(Items from a dataset)
────

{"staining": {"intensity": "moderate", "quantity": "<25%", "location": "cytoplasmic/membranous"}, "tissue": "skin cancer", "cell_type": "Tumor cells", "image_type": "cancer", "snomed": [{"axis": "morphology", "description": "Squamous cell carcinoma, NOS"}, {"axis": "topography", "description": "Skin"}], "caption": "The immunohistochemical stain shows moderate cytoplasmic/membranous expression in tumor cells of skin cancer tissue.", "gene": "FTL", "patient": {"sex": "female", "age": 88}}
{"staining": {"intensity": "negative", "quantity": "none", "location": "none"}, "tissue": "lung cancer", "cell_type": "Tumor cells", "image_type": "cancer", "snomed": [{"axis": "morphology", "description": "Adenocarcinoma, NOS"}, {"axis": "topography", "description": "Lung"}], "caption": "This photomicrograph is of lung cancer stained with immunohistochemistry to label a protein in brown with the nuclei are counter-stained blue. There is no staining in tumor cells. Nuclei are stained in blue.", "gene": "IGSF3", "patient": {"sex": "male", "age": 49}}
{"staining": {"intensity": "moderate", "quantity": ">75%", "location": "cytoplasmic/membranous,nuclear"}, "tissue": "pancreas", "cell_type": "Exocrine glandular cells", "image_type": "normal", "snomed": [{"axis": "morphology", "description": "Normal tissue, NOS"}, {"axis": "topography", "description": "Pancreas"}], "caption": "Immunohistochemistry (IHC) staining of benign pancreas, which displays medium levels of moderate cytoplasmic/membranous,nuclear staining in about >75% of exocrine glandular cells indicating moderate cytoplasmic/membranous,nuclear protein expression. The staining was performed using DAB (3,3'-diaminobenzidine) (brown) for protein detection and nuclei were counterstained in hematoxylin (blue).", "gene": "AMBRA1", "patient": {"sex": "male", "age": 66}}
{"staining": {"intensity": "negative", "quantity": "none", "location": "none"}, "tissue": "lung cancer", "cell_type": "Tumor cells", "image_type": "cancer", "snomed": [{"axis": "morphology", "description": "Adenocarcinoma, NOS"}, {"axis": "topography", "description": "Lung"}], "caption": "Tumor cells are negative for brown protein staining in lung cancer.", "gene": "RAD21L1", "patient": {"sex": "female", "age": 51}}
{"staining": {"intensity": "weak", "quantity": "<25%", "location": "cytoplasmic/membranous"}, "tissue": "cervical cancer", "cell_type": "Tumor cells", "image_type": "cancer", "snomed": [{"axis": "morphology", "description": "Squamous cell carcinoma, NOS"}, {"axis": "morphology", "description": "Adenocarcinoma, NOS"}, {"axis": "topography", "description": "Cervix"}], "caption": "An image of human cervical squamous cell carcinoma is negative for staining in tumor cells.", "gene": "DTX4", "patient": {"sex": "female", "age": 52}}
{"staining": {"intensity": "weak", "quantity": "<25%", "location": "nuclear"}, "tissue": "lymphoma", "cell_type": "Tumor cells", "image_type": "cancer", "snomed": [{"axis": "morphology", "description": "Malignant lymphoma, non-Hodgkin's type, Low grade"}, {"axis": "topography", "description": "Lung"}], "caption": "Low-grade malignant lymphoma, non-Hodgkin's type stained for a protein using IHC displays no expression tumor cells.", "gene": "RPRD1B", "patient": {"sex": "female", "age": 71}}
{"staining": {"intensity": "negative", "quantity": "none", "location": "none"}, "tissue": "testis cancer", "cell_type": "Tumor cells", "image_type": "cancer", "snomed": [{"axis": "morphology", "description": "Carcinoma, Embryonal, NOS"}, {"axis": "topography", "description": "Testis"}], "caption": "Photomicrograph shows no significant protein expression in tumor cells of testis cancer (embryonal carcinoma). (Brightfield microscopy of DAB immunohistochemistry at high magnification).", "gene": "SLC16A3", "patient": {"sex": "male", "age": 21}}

────

**YOUR ASSIGNMENT:** Set down all of the entries again, keeping every line exactly as it is.

**EXERCISE OUTPUT:**
{"staining": {"intensity": "moderate", "quantity": "<25%", "location": "cytoplasmic/membranous"}, "tissue": "skin cancer", "cell_type": "Tumor cells", "image_type": "cancer", "snomed": [{"axis": "morphology", "description": "Squamous cell carcinoma, NOS"}, {"axis": "topography", "description": "Skin"}], "caption": "The immunohistochemical stain shows moderate cytoplasmic/membranous expression in tumor cells of skin cancer tissue.", "gene": "FTL", "patient": {"sex": "female", "age": 88}}
{"staining": {"intensity": "negative", "quantity": "none", "location": "none"}, "tissue": "lung cancer", "cell_type": "Tumor cells", "image_type": "cancer", "snomed": [{"axis": "morphology", "description": "Adenocarcinoma, NOS"}, {"axis": "topography", "description": "Lung"}], "caption": "This photomicrograph is of lung cancer stained with immunohistochemistry to label a protein in brown with the nuclei are counter-stained blue. There is no staining in tumor cells. Nuclei are stained in blue.", "gene": "IGSF3", "patient": {"sex": "male", "age": 49}}
{"staining": {"intensity": "moderate", "quantity": ">75%", "location": "cytoplasmic/membranous,nuclear"}, "tissue": "pancreas", "cell_type": "Exocrine glandular cells", "image_type": "normal", "snomed": [{"axis": "morphology", "description": "Normal tissue, NOS"}, {"axis": "topography", "description": "Pancreas"}], "caption": "Immunohistochemistry (IHC) staining of benign pancreas, which displays medium levels of moderate cytoplasmic/membranous,nuclear staining in about >75% of exocrine glandular cells indicating moderate cytoplasmic/membranous,nuclear protein expression. The staining was performed using DAB (3,3'-diaminobenzidine) (brown) for protein detection and nuclei were counterstained in hematoxylin (blue).", "gene": "AMBRA1", "patient": {"sex": "male", "age": 66}}
{"staining": {"intensity": "negative", "quantity": "none", "location": "none"}, "tissue": "lung cancer", "cell_type": "Tumor cells", "image_type": "cancer", "snomed": [{"axis": "morphology", "description": "Adenocarcinoma, NOS"}, {"axis": "topography", "description": "Lung"}], "caption": "Tumor cells are negative for brown protein staining in lung cancer.", "gene": "RAD21L1", "patient": {"sex": "female", "age": 51}}
{"staining": {"intensity": "weak", "quantity": "<25%", "location": "cytoplasmic/membranous"}, "tissue": "cervical cancer", "cell_type": "Tumor cells", "image_type": "cancer", "snomed": [{"axis": "morphology", "description": "Squamous cell carcinoma, NOS"}, {"axis": "morphology", "description": "Adenocarcinoma, NOS"}, {"axis": "topography", "description": "Cervix"}], "caption": "An image of human cervical squamous cell carcinoma is negative for staining in tumor cells.", "gene": "DTX4", "patient": {"sex": "female", "age": 52}}
{"staining": {"intensity": "weak", "quantity": "<25%", "location": "nuclear"}, "tissue": "lymphoma", "cell_type": "Tumor cells", "image_type": "cancer", "snomed": [{"axis": "morphology", "description": "Malignant lymphoma, non-Hodgkin's type, Low grade"}, {"axis": "topography", "description": "Lung"}], "caption": "Low-grade malignant lymphoma, non-Hodgkin's type stained for a protein using IHC displays no expression tumor cells.", "gene": "RPRD1B", "patient": {"sex": "female", "age": 71}}
{"staining": {"intensity": "negative", "quantity": "none", "location": "none"}, "tissue": "testis cancer", "cell_type": "Tumor cells", "image_type": "cancer", "snomed": [{"axis": "morphology", "description": "Carcinoma, Embryonal, NOS"}, {"axis": "topography", "description": "Testis"}], "caption": "Photomicrograph shows no significant protein expression in tumor cells of testis cancer (embryonal carcinoma). (Brightfield microscopy of DAB immunohistochemistry at high magnification).", "gene": "SLC16A3", "patient": {"sex": "male", "age": 21}}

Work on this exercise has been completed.